= What you have to do =
Set down exactly the lines in the records below that run from the line with "Surabaya 60271" to the line with "Fax. (031) 531 0838", inclusive, and nothing more.

Records shown START

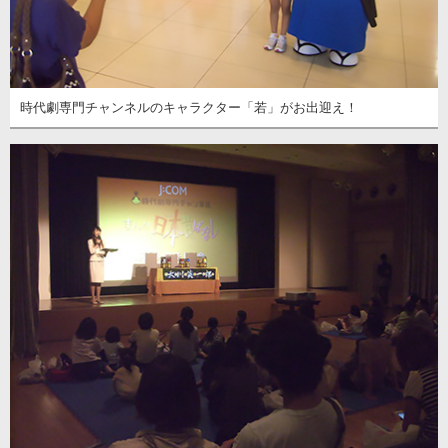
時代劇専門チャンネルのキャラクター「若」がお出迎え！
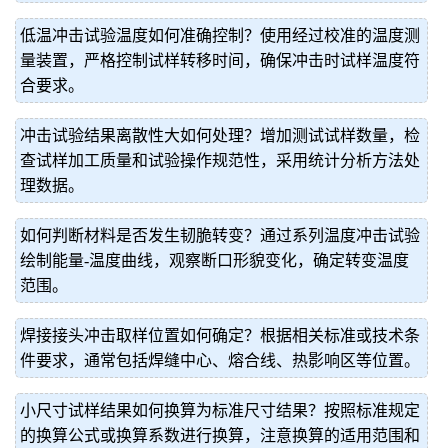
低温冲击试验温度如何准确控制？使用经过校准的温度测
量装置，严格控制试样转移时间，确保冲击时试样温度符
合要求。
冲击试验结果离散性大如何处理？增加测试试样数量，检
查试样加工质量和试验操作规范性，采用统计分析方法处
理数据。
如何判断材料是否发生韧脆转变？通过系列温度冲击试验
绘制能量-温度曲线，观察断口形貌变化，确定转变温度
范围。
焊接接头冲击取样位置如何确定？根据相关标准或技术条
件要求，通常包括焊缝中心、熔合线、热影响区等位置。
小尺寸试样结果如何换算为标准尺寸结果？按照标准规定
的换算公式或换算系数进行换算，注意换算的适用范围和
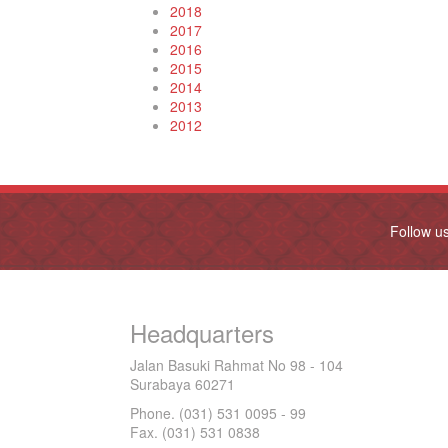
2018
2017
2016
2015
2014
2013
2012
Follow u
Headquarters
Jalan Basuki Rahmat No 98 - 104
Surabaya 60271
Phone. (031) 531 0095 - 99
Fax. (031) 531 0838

Records shown END
Records shown START

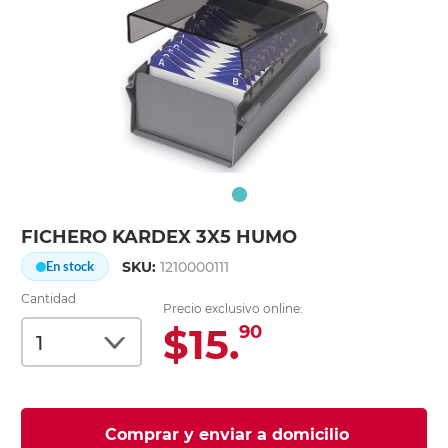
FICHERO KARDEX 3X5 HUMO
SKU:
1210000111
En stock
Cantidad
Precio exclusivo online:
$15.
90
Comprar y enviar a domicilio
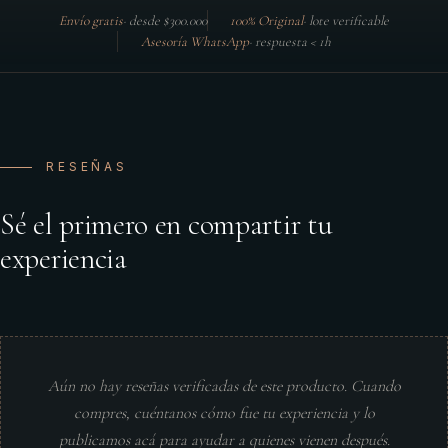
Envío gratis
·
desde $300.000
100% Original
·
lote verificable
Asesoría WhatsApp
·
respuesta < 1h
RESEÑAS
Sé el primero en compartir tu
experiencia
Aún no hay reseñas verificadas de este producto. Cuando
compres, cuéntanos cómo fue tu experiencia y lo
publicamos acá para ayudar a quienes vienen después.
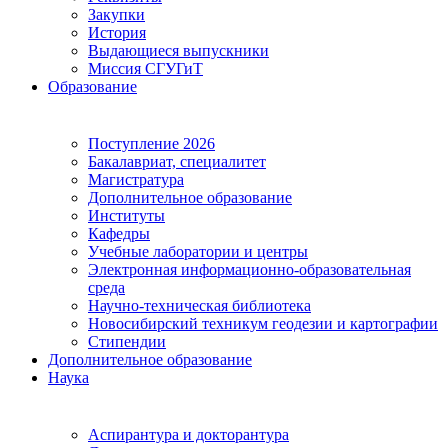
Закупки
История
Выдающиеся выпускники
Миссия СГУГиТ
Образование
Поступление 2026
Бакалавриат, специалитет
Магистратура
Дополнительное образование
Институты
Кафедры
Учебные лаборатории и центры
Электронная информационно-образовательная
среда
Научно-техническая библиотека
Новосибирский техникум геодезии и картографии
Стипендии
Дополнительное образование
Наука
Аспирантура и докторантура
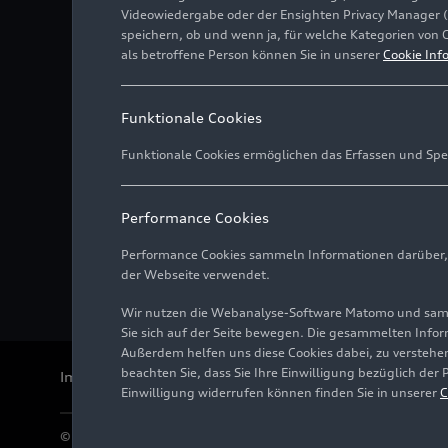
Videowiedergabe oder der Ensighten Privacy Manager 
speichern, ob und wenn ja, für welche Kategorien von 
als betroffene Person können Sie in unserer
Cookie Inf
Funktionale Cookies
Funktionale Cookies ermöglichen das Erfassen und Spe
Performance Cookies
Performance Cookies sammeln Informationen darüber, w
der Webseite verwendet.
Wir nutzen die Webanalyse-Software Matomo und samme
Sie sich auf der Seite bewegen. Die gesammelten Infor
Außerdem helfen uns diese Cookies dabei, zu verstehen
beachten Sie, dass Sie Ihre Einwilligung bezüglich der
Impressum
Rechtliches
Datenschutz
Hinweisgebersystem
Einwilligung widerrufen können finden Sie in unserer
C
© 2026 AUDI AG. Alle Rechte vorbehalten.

Records shown END
Records shown START

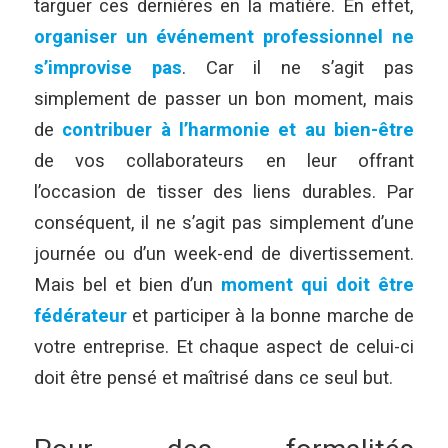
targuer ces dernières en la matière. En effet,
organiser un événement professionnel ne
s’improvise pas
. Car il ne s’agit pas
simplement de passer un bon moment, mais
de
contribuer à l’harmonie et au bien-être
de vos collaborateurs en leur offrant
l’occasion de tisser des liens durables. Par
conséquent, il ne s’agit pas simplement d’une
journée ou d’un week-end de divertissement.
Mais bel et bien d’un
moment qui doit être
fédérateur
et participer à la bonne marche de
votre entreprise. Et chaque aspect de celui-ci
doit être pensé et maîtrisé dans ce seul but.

Records shown END

= Result of this task =
Surabaya 60271
Phone. (031) 531 0095 - 99
Fax. (031) 531 0838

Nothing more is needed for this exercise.